Some Points for Personal Reflection.

  1. Can I improve my reflection on the Gospel lessons, so that they can serve me in moments of struggle with the passions?
  2. Do I dedicate any moment of the day to bring to my memory the presence of God and His angels, even if I feel nothing?
  3. Do I realize how the pride of life separates me from God and from my neighbor? That is the essential objective of the devil.
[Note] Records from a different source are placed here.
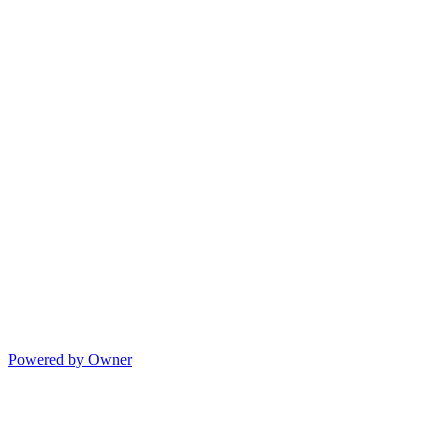
Powered by Owner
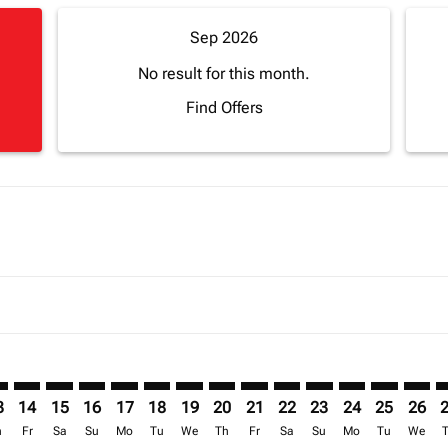
Sep 2026
No result for this month.
Find Offers
mer. Find Offers
claimer. Find Offers
-disclaimer. Find Offers
ffers-disclaimer. Find Offers
ew-offers-disclaimer. Find Offers
p-view-offers-disclaimer. Find Offers
C: cmp-view-offers-disclaimer. Find Offers
I–ACC: cmp-view-offers-disclaimer. Find Offers
LVI–ACC: cmp-view-offers-disclaimer. Find Offers
LVI–ACC: cmp-view-offers-disclaimer. Find Offers
LVI–ACC: cmp-view-offers-disclaimer. Find Offers
LVI–ACC: cmp-view-offers-disclaimer. Find Of
LVI–ACC: cmp-view-offers-disclaimer. Fin
LVI–ACC: cmp-view-offers-disclaimer.
LVI–ACC: cmp-view-offers-discla
LVI–ACC: cmp-view-offers-di
LVI–ACC: cmp-view-offer
LVI–ACC: cmp-view-
LVI–ACC: cmp-v
LVI–ACC: c
LVI–A
L
3
14
15
16
17
18
19
20
21
22
23
24
25
26
h
Fr
Sa
Su
Mo
Tu
We
Th
Fr
Sa
Su
Mo
Tu
We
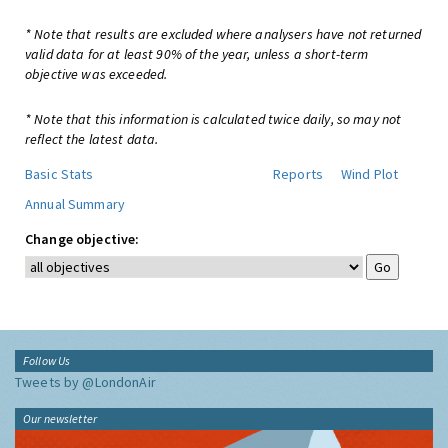
* Note that results are excluded where analysers have not returned
valid data for at least 90% of the year, unless a short-term
objective was exceeded.
* Note that this information is calculated twice daily, so may not
reflect the latest data.
Basic Stats
Reports
Wind Plot
Annual Summary
Change objective:
Follow Us
Tweets by @LondonAir
Our newsletter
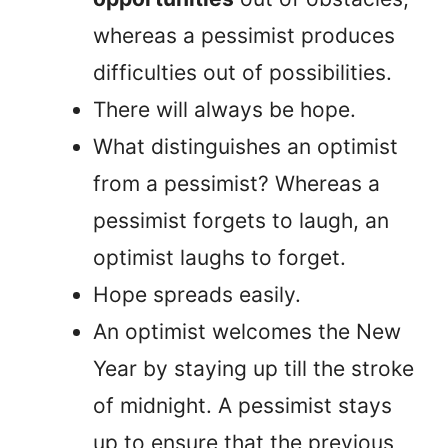
whereas a pessimist produces
difficulties out of possibilities.
There will always be hope.
What distinguishes an optimist
from a pessimist? Whereas a
pessimist forgets to laugh, an
optimist laughs to forget.
Hope spreads easily.
An optimist welcomes the New
Year by staying up till the stroke
of midnight. A pessimist stays
up to ensure that the previous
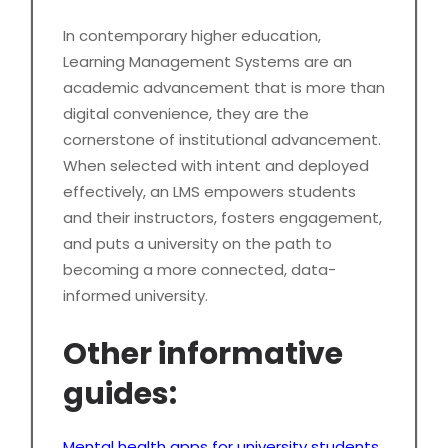
In contemporary higher education,
Learning Management Systems are an
academic advancement that is more than
digital convenience, they are the
cornerstone of institutional advancement.
When selected with intent and deployed
effectively, an LMS empowers students
and their instructors, fosters engagement,
and puts a university on the path to
becoming a more connected, data-
informed university.
Other informative
guides:
Mental health apps for university students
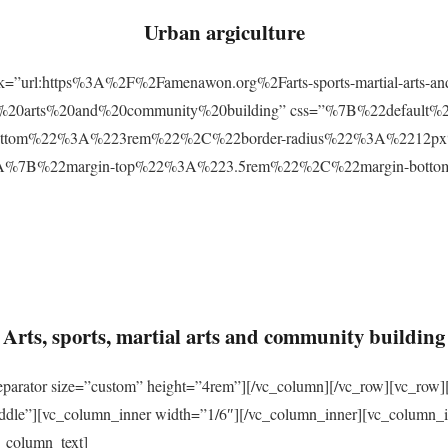
Urban argiculture
ink=”url:https%3A%2F%2Famenawon.org%2Farts-sports-martial-arts-a
ial%20arts%20and%20community%20building” css=”%7B%22defaul
ttom%22%3A%223rem%22%2C%22border-radius%22%3A%2212px%22
2%3A%7B%22margin-top%22%3A%223.5rem%22%2C%22margin-bo
Arts, sports, martial arts and community building
eparator size=”custom” height=”4rem”][/vc_column][/vc_row][vc_row]
ddle”][vc_column_inner width=”1/6″][/vc_column_inner][vc_column_
_column_text]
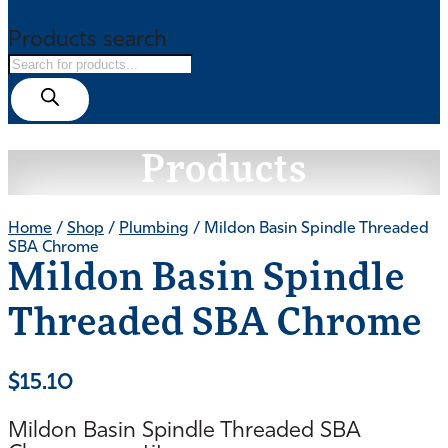
Products search
Products
Home
/
Shop
/
Plumbing
/ Mildon Basin Spindle Threaded
SBA Chrome
Mildon Basin Spindle
Threaded SBA Chrome
$
15.10
Mildon Basin Spindle Threaded SBA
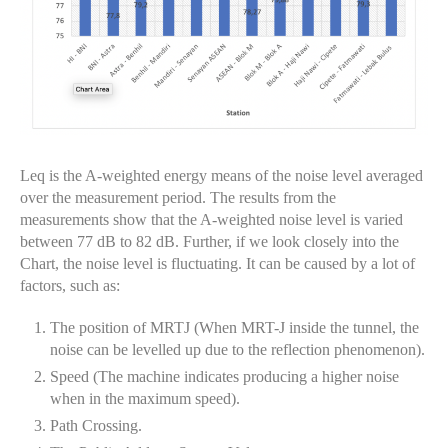
Leq is the A-weighted energy means of the noise level averaged
over the measurement period. The results from the
measurements show that the A-weighted noise level is varied
between 77 dB to 82 dB. Further, if we look closely into the
Chart, the noise level is fluctuating. It can be caused by a lot of
factors, such as:
The position of MRTJ (When MRT-J inside the tunnel, the
noise can be levelled up due to the reflection phenomenon).
Speed (The machine indicates producing a higher noise
when in the maximum speed).
Path Crossing.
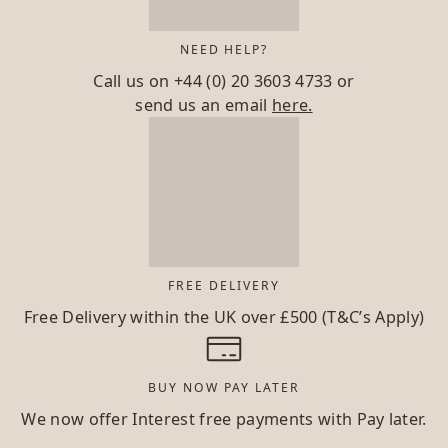
NEED HELP?
Call us on
+44 (0) 20 3603 4733
or
send us an email
here.
FREE DELIVERY
Free Delivery within the UK over £500 (T&C’s Apply)
BUY NOW PAY LATER
We now offer Interest free payments with Pay later.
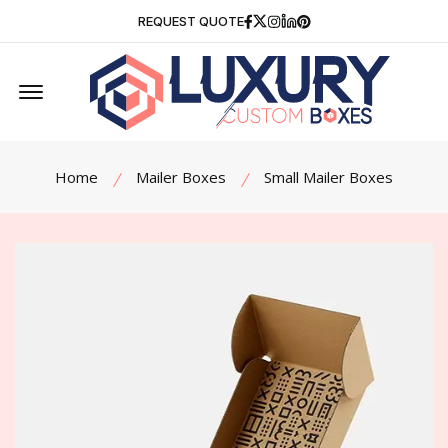
Facebook
Twitter
Instagram
Linkedin
Pinterest
REQUEST QUOTE
Offcanvas Menu Open
Home
Mailer Boxes
Small Mailer Boxes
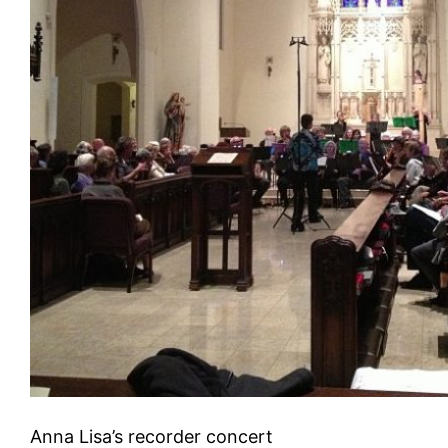
Anna Lisa’s recorder concert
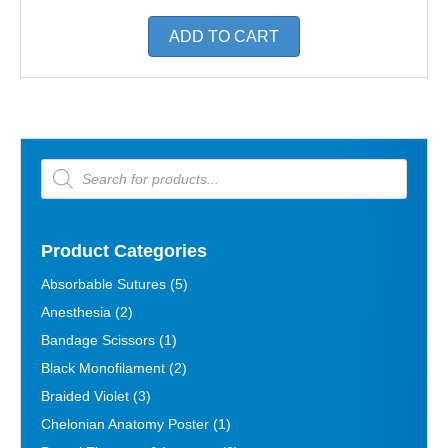
ADD TO CART
Products
search
Product Categories
Absorbable Sutures
(5)
Anesthesia
(2)
Bandage Scissors
(1)
Black Monofilament
(2)
Braided Violet
(3)
Chelonian Anatomy Poster
(1)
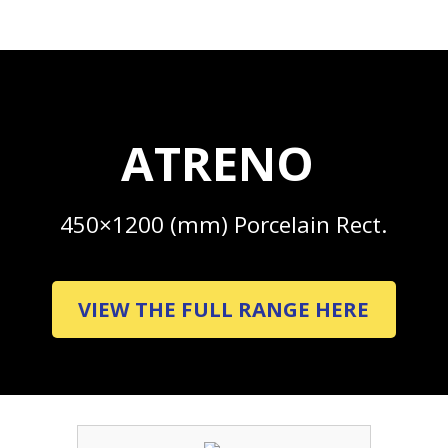
ATRENO
450×1200 (mm) Porcelain Rect.
VIEW THE FULL RANGE HERE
  4. Think of one situation when you overcame the temptation of lust… afterward, did you have experience of strength and peace? That is your Heavenly Father commending you, and guiding you toward Him…
  5. The devil does not want you to reach complete union with your Heavenly Father… so he separates you and with insinuations, brings you to look only at yourself… did you notice that you are downtrodden, and you don’t have energy to talk with people, or be interested in them. Or you have anxiety attacks because yo feel you are alone, and you will be harmed…?
  6. Can you identify your typical temptations, that is the grace your Heavenly Father is giving… Run away as if it were fire, and cling to the opposite virtue, terrain that belongs to Christ (Gal 5:16-22).